9am comes and I get Sarah's breakfast. Making sure that I have her cereal weighed to the nearest gram, then out comes the calculator to calculate the carbs.

I bolus for 26 grams. Thats for cereal and the milk used in the cereal and an additionals 80mls of milk in her sippy cup. I take her BSL and its 8.6. Perfect I say.

10am comes around and Sarah has finished her morning Physio session and is getting tired. Its time for morning tea and her sleep.

Out comes the BSL meter. BSL is 26.8, her ketones 1.7. Sarah is incredibly grumpy by now and very out of sorts for her. I wash her fingers and test again, but she is even higher.

I check her pump history and sure enough no Bolus was delivered at breakfast. I was sure I did it. I give her morning tea and 1.5 units to correct the High blood sugar.

I sit there and feel the absolute pangs of guilt. Its my fault that Sarah is feeling so crappy, that her BSL is so high that she doesnt have enough insulin circulating in her blood so her body is developing ketones.

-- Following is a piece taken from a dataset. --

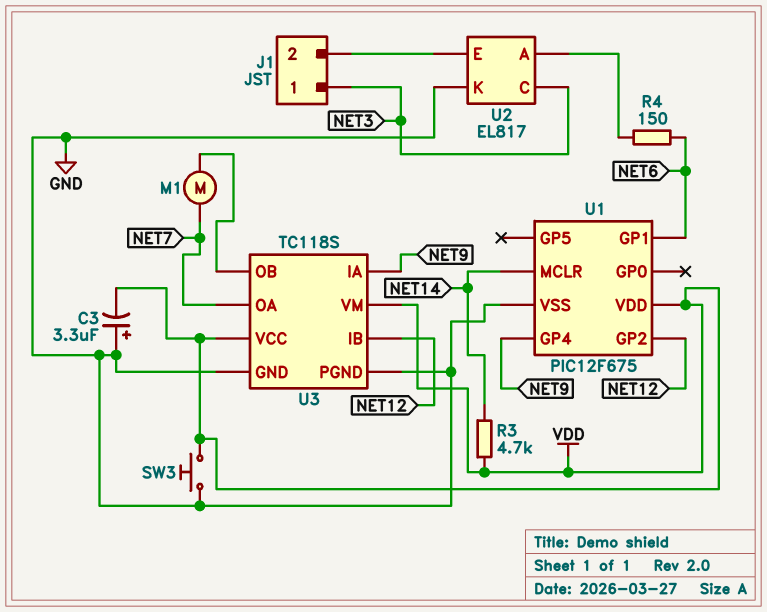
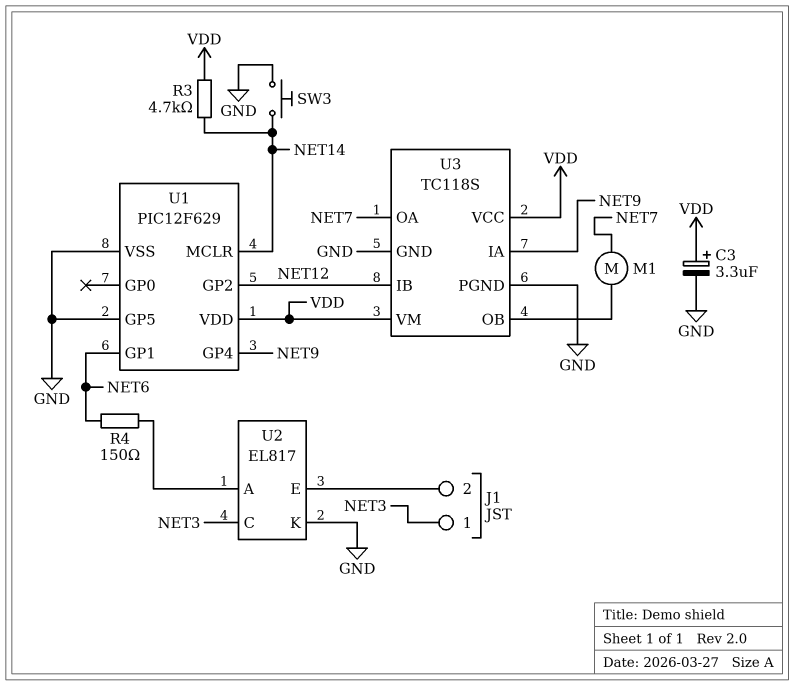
C3: 3.3uF (plus GND, minus VDD) -> 3.3uF (plus VDD, minus GND)
SW3: button (GND, VDD) -> button (GND, NET14)
U1: PIC12F675 -> PIC12F629
U1 pin GP5: none -> GND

Two hours pass by and I go and check on Sarah.

She is still sound asleep. I check her Blood Sugar and it is LO, so low the meter cannot register a reading. I try and wake her up but she is floppy and having what are called a Diabetic Seizure. There is no fitting, there blood sugar is just so low they are unable to respond to anything.

So out comes an injection of glucagon. This injects sugar immediatly and she comes too and proceeds to vomit, but she is awake and responsive again.

The guilt overcomes you again, because as much as you want to be, you are just not as good as a pancreas is.

You push through the day and another day dawns, but the guilt is forever there.

2 comments:

E. said...

Oh Kat. You ar only human and you are dealing with 1 of only 4 or 5 people in the world with pancreatic agenesis (sp?). Please don't beat yourself up. You are doing brilliantly.

Jonah said...

Diabetes is hard.
But meters aren't super accurate and correcting a really high blood sugar is hard to do accurately when correcting from such a high number. Some people I know retest before treating a high above a threshhold; I either retest in an hour after a correction like that, or else I only correct down in increments.